Vitamin D3 (Cholecalciferol): 125 mcg
Vitamin D is a fat-soluble vitamin that is found in some foods and endogenously produced when sunlight strikes the skin and activates vitamin D synthesis. Vitamin D promotes the efficient intestinal absorption of calcium, primarily in the duodenum and jejunum by supporting the synthesis of calcium-binding proteins to promote normal calcium absorption and retention. Vitamin D also promotes the normal formation of bone and normal bone growth and bone remodeling by osteoblasts and osteoclasts. Vitamin D deficiency can be caused by factors such as lack of exposure to sunlight, reduced skin synthesis of vitamin D, lower dietary intake, impaired intestinal absorption and reduced metabolism to active forms of vitamin D by the kidneys, all of which increase with aging. Deficiency has been linked to numerous health concerns, and insufficient levels of this vitamin are associated with weak bones and muscle weakness. In addition to promoting strong bones, vitamin D also has other roles in health, including supporting the body’s normal modulation of neuromuscular function and immune function. Vitamin D has been shown to support immune-modulation, and it is thought that supplementation promotes immune health by promoting the body’s normal regulation of T-cell function. In reference to cellular health, vitamin D supports the modulation of many genes that are responsible for encoding proteins that regulate normal cell cycle activity. Vitamin D levels have been strongly correlated to healthy cells. Lastly, through its interaction with VDR (vitamin D receptor), vitamin D supports the healthy expression of the gene encoding renin, thus helping to maintain healthy blood pressure.
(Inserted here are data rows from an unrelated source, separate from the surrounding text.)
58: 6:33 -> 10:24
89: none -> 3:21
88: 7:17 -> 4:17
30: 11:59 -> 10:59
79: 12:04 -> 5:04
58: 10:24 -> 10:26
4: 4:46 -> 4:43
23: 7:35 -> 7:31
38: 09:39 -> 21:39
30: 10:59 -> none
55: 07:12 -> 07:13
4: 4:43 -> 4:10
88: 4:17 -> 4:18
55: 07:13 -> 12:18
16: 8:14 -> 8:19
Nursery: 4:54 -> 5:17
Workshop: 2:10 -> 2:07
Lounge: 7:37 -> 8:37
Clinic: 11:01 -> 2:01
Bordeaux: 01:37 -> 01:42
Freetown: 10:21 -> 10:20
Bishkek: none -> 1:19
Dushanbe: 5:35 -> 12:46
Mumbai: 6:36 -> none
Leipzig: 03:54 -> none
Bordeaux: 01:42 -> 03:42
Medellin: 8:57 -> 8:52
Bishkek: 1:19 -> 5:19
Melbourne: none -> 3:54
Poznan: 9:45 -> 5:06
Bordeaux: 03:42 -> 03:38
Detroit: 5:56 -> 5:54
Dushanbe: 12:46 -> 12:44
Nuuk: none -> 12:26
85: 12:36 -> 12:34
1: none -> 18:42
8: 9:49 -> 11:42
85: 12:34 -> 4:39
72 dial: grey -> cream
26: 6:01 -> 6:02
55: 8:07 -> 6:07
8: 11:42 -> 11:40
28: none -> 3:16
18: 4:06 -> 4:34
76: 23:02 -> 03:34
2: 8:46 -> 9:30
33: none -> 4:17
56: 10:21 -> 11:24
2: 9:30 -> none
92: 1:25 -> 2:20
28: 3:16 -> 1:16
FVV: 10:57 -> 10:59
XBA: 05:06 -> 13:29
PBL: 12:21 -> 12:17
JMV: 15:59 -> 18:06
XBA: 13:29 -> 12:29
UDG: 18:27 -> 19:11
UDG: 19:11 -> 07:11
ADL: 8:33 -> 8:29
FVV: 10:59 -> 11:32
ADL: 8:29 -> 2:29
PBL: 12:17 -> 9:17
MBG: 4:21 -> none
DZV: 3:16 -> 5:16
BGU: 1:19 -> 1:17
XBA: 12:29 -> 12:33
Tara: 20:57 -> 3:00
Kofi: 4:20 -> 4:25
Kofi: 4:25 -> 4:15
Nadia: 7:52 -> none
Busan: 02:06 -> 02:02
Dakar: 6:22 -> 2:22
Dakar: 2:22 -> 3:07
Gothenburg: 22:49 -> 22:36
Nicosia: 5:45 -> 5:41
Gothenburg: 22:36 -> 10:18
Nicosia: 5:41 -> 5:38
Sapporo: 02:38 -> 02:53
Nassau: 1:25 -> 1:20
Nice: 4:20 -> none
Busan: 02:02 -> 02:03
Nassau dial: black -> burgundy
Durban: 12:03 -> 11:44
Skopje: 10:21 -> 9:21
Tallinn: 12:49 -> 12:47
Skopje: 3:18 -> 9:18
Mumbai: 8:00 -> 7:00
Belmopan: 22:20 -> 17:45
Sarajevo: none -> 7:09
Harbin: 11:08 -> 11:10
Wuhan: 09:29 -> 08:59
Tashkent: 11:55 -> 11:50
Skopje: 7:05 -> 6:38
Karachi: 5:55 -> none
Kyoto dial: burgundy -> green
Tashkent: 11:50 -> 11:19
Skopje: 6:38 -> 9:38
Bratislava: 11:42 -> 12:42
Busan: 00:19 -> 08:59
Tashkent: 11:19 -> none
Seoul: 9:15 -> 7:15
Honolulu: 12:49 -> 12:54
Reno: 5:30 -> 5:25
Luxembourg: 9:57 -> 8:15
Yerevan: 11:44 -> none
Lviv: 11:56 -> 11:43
Vitamin K2 (Menaquinone-7): 45 mcg
Vitamin K is a fat-soluble vitamin found in meat, eggs, dairy and natto. Although a fat-soluble vitamin, the body stores very little K2, and its stores are rapidly depleted without regular dietary intake. Natural vitamin K2, also known as menaquinone-7 (MK-7), is the most bioavailable form of K2 and has the longest half-life in the blood of any form of vitamin K. The Japanese soy food natto is particularly rich in menaquinone-7 (MK-7). Studies of natto consumption in Japan have linked menaquinone-7 to bone and cardiovascular health. The correlation of vitamin K to cardiovascular and bone health directly focuses on supporting proper calcium utilization, whereby adequate metabolism of calcium supports arterial and bone health. This is often referred to as the calcium paradox. The calcium paradox is explained simply as getting calcium in the right place (i.e., into the bone structures instead of the arterial vessel walls.) These events are dependent upon the synthesis of the vitamin K-dependent proteins osteocalcin and matrix Gla protein in a process called carboxylation. The carboxylation of these proteins is a post-translational step; that is, osteocalcin and matrix Gla protein are translated from their respective messenger RNA and then modified by enzymes to the active forms. These carboxylated forms support the healthy binding and releasing of calcium. This reaction is essential for optimal and healthy utilization of calcium. Vitamin K2 promotes the synthesis of proteins involved with calcium utilization, thereby supporting bone retention and arterial health. While Vitamin D supports the healthy regulation and synthesis of osteocalcin, the mineral-binding capacity of this protein requires vitamin K-dependent carboxylation and is thought to be related to bone mineralization. Gas6 is a vitamin K-dependent protein found throughout the nervous system, as well in the heart, lungs, stomach, kidneys and cartilage. Although the exact mechanism of its action has not been determined, Gas6 appears to be a cellular growth regulator involved in cellular activities such as cell adhesion, cell proliferation and protection against apoptosis.
Potassium (Bicarbonate) 150 mg
Foods rich in potassium include fresh vegetables and fruits, such as bananas, oranges, cantaloupe, avocado, raw spinach, cabbage and celery.
Potassium is an essential macromineral that helps to keep fluid balance. It also plays a role in a wide variety of biochemical and physiological processes. Among other things, it promotes the normal transmission of nerve impulses, the normal contraction of cardiac, skeletal and smooth muscle, the normal production of energy, the normal synthesis of nucleic acids, the maintenance of intracellular tonicity and the maintenance of normal blood pressure. Potassium promotes muscle relaxation and supports normal insulin release. It also promotes normal glycogen and protein synthesis. Potassium is an electrolyte that promotes proper heartbeat, and it is important in supporting the normal release of energy from protein, fat and carbohydrates during metabolism.
Potassium also promotes the normal regulation of water balance. Potassium promotes the normal elimination of wastes and generally contributes to a sense of well-being. Potassium is stored in the muscles.* Some symptoms of potassium deficiency include poor circulation, earaches, inability to sleep, muscle weakness and water retention.
Sodium and potassium are two of the most important ions in helping the body maintain the homeostatic equilibrium of fluids.